Yesterday I took a walk down to the Lincolnshire Wildlife Trust Nature Reserve of Boultham Mere. It lies just west of Lincoln's Tritton Road Trading Estate. It was a gift to the Trust from the British Rail Property Board. Not the most likely place for a wildlife haven, I know. I'm sure most Lincoln folk don't even know of its existence. You reach it down a muddy dirt track alongside a drain bordered with old warehouses and scummy farms and fields littered with wireless masts. Over a sluice you enter an inglorious hide overlooking the old railway ballast pit that is now the mere. Here were stationed the 2 fanatically keen bird watchers I'd met 2 years ago on my only other visit! Do they live here, or what? Anyway, as is my custom, I asked them lots of birdy questions about what was to be seen there, and they replied in a most generous and friendly way.
The sun was behind us, illuminating the bright choppy water. The reedbeds and willow saplings quivered in the breeze. Above the railway line on the other side of the pond reared the rock pile of Lincoln Cathedral. Soon the celebrated peregrine falcons would be returning from Africa to nest there. Shoveler duck were feeding in the centre of the mere, filtering the water with their elongated beaks. They looked absolutely gorgeous in their new breeding plumage. There were common gulls, and 2 much larger herring gulls, and lots of black-headed gulls which jinked and dived acrobatically in the wind, then skittered down onto the water, bobbed their heads under, and rose again into the cross-currents of air.

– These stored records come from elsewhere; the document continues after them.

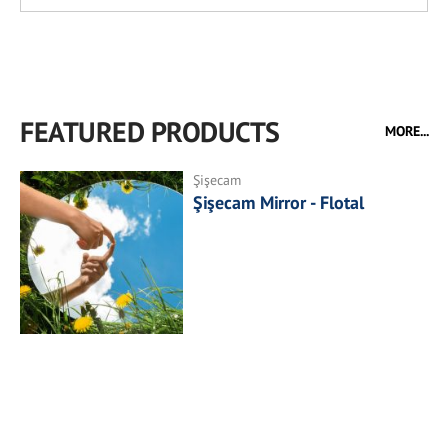
FEATURED PRODUCTS
MORE...
Şişecam
Şişecam Mirror - Flotal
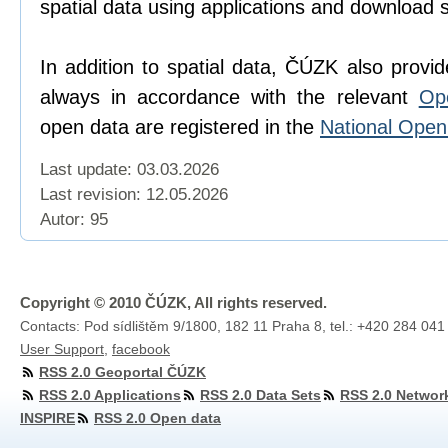
spatial data using applications and download 
In addition to spatial data, ČÚZK also provi
always in accordance with the relevant
Op
open data are registered in the
National Ope
Last update: 03.03.2026
Last revision:
12.05.2026
Autor: 95
Copyright © 2010 ČÚZK, All rights reserved.
Contacts: Pod sídlištěm 9/1800, 182 11 Praha 8, tel.: +420 284 041
User Support
,
facebook
RSS 2.0 Geoportal ČÚZK
RSS 2.0 Applications
RSS 2.0 Data Sets
RSS 2.0 Networ
INSPIRE
RSS 2.0 Open data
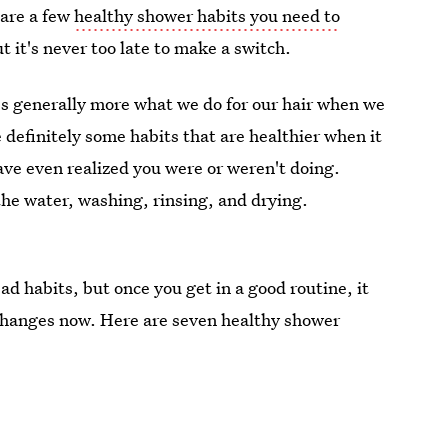
 are a few
healthy shower habits you need to
t it's never too late to make a switch.
t's generally more what we do for our hair when we
e definitely some habits that are healthier when it
ve even realized you were or weren't doing.
the water, washing, rinsing, and drying.
bad habits, but once you get in a good routine, it
e changes now. Here are seven healthy shower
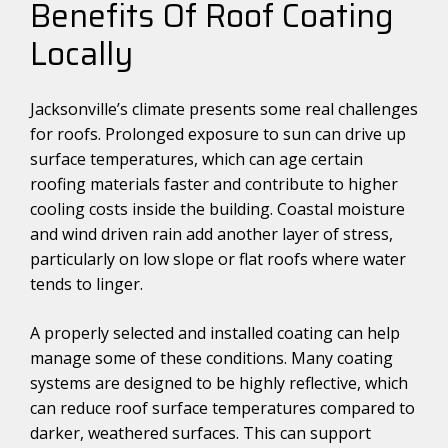
Benefits Of Roof Coating
Locally
Jacksonville’s climate presents some real challenges
for roofs. Prolonged exposure to sun can drive up
surface temperatures, which can age certain
roofing materials faster and contribute to higher
cooling costs inside the building. Coastal moisture
and wind driven rain add another layer of stress,
particularly on low slope or flat roofs where water
tends to linger.
A properly selected and installed coating can help
manage some of these conditions. Many coating
systems are designed to be highly reflective, which
can reduce roof surface temperatures compared to
darker, weathered surfaces. This can support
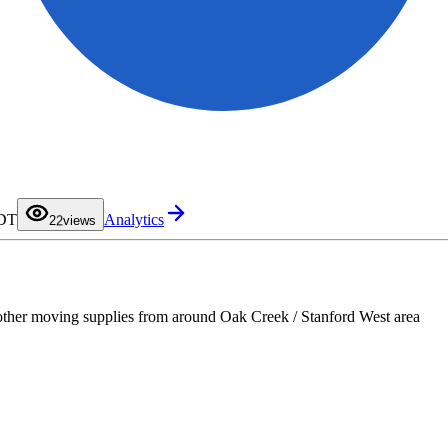
0
1
PDT
Analytics
2
2
views
3
4
5
6
7
8
9
other moving supplies from around Oak Creek / Stanford West area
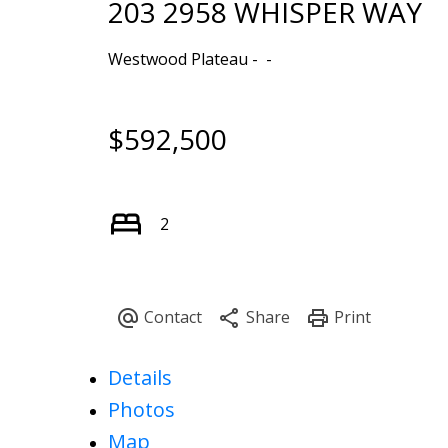
203 2958 WHISPER WAY
Westwood Plateau
$592,500
2
Details
Photos
Map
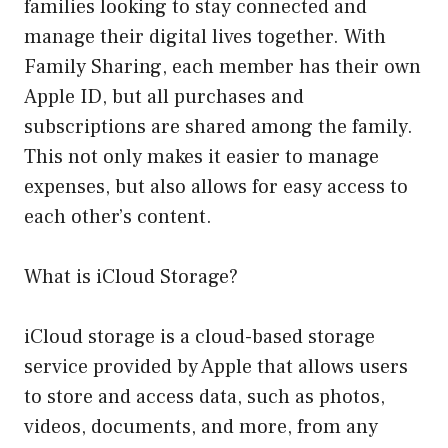
families looking to stay connected and
manage their digital lives together. With
Family Sharing, each member has their own
Apple ID, but all purchases and
subscriptions are shared among the family.
This not only makes it easier to manage
expenses, but also allows for easy access to
each other’s content.
What is iCloud Storage?
iCloud storage is a cloud-based storage
service provided by Apple that allows users
to store and access data, such as photos,
videos, documents, and more, from any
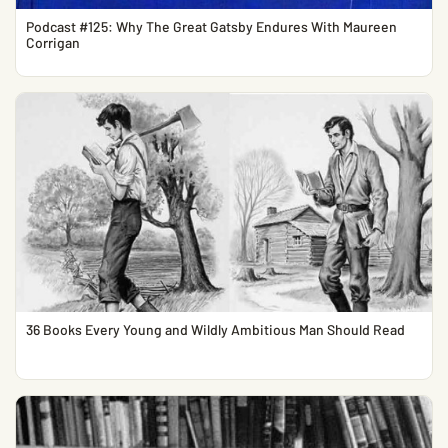
Podcast #125: Why The Great Gatsby Endures With Maureen
Corrigan
36 Books Every Young and Wildly Ambitious Man Should Read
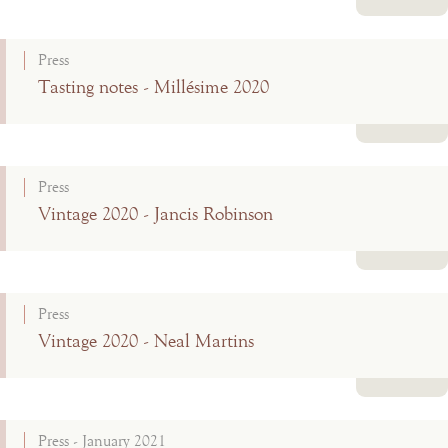
Read more
Press
Tasting notes - Millésime 2020
Read more
Press
Vintage 2020 - Jancis Robinson
Read more
Press
Vintage 2020 - Neal Martins
Read more
Press - January 2021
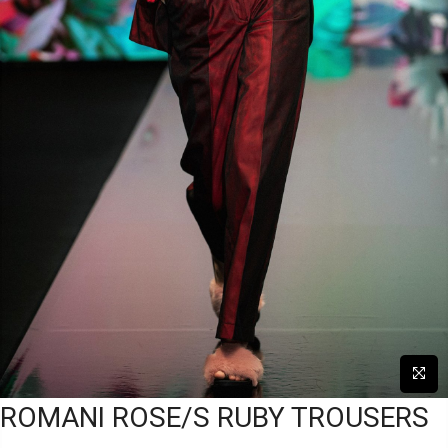
ROMANI ROSE/S RUBY TROUSERS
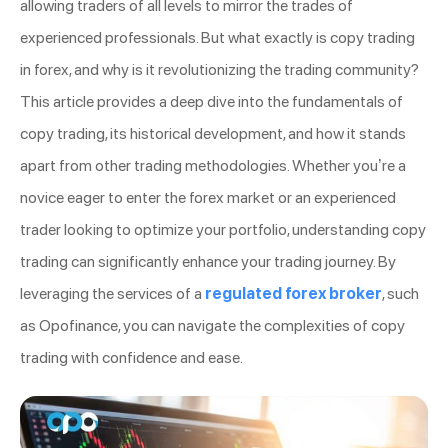
allowing traders of all levels to mirror the trades of
experienced professionals. But what exactly is copy trading
in forex, and why is it revolutionizing the trading community?
This article provides a deep dive into the fundamentals of
copy trading, its historical development, and how it stands
apart from other trading methodologies. Whether you’re a
novice eager to enter the forex market or an experienced
trader looking to optimize your portfolio, understanding copy
trading can significantly enhance your trading journey. By
leveraging the services of a
regulated forex broker
, such
as Opofinance, you can navigate the complexities of copy
trading with confidence and ease.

A merlin shot past from right to left - one of our smallest birds of prey, a rarity in these parts, probably on its way to its breeding grounds in the high moorlands. Then, soon after, the bird I'd come here to see, a bird I'd never seen before but knew was here - another great rarity in the UK - flapped across the water from the reedbed on the left to the reedbed on the right. A bittern. I had a great view through my binoculars for perhaps ten seconds. Its yellow legs streamed aerodynamically behind. It was a transient, priveleged moment. How many of these secret, unvisited wildlife places lie on our own ordinary doorsteps, I wonder?